Once I really had the hang of the pushing, my midwife let me know that she would quickly go and check on another labor that she was attending. I continued pushing, but after a short while the nurse told me that I had to stop pushing, and breathe during the contractions instead, as the baby was now emerging so quickly, that she would have to call back the midwife, lest the baby be born without her. So my midwife returned, and then there was lots of activity for a moment, and lots of plastic being set up. I don’t remember much of it, only that I hadn’t thought about how hospitals avoid having all the blood and fluids spill on the floor. And that I was anxious to get rid of the hospital gown so that I would meet the baby skin-to-skin.

And then it was go time. A few more pushes brought out the baby’s head. Paulus, who we had wanted to catch the baby, now got to put his hands on the baby’s head, under the midwife’s, as they assisted the baby in turning to allow the shoulders to emerge. Then they emerged – so fast- and Paulus was putting the baby on my chest, letting me know that our baby was a boy. And there he was, such an amazing little creature. I just held him and gazed at him, and then I cried a little, whispering hello to the baby over and over. I helped the nurse rub him down, and Paulus and I had a brief moment with each other, just to look at each other and kiss, and marvel at what we had created together.

Lots of activity was happening at the other end of the bed (at some point I was asked to push to birth the placenta, and I also had some stitches..), but I realized very little of it. Before long, the baby was looking for the breast, and I focused on helping him latch on. I’m not sure what happened next, but there were lots of baby snuggles, and we got my mom back in the room to meet her grandson, and he was weighed and measured and swaddled. And then we were a family of three.
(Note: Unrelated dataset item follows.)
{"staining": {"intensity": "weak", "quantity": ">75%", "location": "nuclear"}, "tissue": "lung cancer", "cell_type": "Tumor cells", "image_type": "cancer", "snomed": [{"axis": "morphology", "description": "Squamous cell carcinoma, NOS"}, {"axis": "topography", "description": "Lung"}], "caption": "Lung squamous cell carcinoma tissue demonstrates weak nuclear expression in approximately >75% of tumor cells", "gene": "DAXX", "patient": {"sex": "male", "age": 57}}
In the evening, still in the hospital (and me still in the bed), we had a big dinner to celebrate. And Paulus changed his first diaper, and there were many more snuggles. And we made it official that we would name our baby Storm. Finally, he is here.

Comments

  1. I actually already had forgotten most of this, but you did so well , both of you.
    Thank you for letting me be a part of this.😍

  2. Fantastic birth story! I can’t wait to meet him! I never felt the urge to push either. My birth was unmedicated so it may not have been the epidural. I kept waiting for it. Excellent job, Mama! You did so great. Welcome to the club!